An era of fiscal dominance portends higher, not lower, inflation, while further politicizing central bank policymaking. Fiscal authorities (politicians) will always favor lower, not higher, interest rates. That is why the system tries to put in place (nominally) independent monetary policymakers to lean against the worst political impulses of those who control the power of the purse (something that is ending with the Trump Administration). Lower interest rates lead to more private sector borrowing and speculative deal-making and investing while enabling governments to borrow more, not less, money. Lowering the cost of government borrowing will concurrently increase incentives for private sector borrowing for unproductive activities like leveraged buyouts, leveraged recapitalizations, and the like. Lowering short term rates in the current environment, however, will more likely lead the market to set long-term rates higher because it will raise inflation expectations. After all, this interest rate cut won’t happen in a vacuum; it will occur in an economy that can only be described as a public and private debt vomitorium. Without massive government deficits and trillions of dollars of borrowing on Wall Street, the economy would be in a depression.

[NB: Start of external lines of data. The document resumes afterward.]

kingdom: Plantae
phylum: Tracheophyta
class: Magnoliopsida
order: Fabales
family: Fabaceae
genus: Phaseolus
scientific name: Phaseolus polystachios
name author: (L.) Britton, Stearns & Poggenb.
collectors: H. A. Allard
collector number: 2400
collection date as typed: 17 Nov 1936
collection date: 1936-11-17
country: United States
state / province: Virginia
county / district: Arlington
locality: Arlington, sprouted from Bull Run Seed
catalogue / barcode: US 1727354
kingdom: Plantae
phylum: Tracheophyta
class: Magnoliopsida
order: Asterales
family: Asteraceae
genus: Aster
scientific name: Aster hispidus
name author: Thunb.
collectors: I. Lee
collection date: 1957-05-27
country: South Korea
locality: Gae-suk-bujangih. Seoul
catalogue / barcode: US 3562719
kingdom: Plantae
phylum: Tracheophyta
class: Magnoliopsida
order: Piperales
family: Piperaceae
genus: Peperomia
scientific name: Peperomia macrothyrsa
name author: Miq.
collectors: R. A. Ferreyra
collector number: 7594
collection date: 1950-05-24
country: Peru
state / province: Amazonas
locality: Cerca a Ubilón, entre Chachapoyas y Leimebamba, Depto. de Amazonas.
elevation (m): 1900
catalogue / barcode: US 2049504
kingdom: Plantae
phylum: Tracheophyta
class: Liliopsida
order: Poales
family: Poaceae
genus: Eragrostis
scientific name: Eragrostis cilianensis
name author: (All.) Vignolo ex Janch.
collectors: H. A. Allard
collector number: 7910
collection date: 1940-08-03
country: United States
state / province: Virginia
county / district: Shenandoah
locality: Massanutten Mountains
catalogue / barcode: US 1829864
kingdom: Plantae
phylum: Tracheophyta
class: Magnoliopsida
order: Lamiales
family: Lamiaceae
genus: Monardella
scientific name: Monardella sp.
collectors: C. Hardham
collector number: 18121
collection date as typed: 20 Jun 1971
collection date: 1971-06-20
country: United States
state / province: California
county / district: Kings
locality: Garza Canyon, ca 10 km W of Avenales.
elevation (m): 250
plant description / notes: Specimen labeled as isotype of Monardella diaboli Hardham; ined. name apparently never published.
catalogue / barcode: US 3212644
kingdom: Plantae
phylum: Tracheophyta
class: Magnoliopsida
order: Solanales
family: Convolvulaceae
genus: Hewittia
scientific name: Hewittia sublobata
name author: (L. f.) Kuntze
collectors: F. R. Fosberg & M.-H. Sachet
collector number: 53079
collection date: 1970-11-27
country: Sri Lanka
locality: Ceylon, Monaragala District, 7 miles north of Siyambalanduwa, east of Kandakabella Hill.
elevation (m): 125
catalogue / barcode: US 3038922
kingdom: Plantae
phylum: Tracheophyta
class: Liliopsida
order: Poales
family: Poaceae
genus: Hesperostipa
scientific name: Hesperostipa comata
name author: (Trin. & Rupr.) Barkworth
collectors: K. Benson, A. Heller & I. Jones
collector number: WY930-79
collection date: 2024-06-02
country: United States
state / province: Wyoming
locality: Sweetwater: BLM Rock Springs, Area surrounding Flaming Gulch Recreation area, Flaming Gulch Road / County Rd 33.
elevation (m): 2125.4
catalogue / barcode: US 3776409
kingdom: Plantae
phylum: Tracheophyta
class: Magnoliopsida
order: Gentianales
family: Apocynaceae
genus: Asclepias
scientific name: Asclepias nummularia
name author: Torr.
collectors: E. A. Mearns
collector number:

At Jackson Hole, Powell pondered whether the “neutral rate” should be higher today than in 2010. In view of the fact that global debt today is more than twice as large as fifteen years ago, the answer to that question is affirmative. A highly leveraged world covets a lower neutral rate, but lenders seek greater compensation in a world rendered riskier by so much debt. Central banks can attempt to lower those rates through intervention, but markets will fight back. That is what last year and could very well happen if Powell & Co. sharply cut rates now. The debt fuse was lit years ago. It is picking up speed. Our economy believes the fuse can burn forever without blowing up. We told ourselves for years that our reserve currency will save us. Now we’ve added the AI fairytale to the argument why we can outgrow our debt. The facts tell us otherwise. Rather than outgrow our debt, debt is swallowing the economy. And the dollar in which all that debt is printed, and which is itself printed in mounting quantities every single day, is under attack from other forms of money. Everything politicians are doing is accelerating the burning of that debt fuse. Tell yourself it doesn’t matter and will just keep burning forever. On that pathway lies the road to hell.
Two scenarios as far as I've read---default or high (hyper?) inflation to relieve the debt burden. It's apparently too late to raise taxes enough ($325,000 per working taxpayer, $125,000 per citizen) though had we taken a more adult path starting in 2000 we could perhaps be in much better shape. Or maybe not: maybe it's the cyclical nature of economies that the accounting magic eventually catches up and the tide goes out leaving the bare rocks of actual assets exposed. That's the value of a good depression though, to learn, one hopes, what worked and what didn't, not to mention for the populace to quit acting like divisive imbeciles...and time for Sysiphus to start rolling his boulder uphill again.
Its the politics, greed and the delusionists who will ruin this country , they have been for many years and are glorified for it. Why? Because they have made the followers super rich.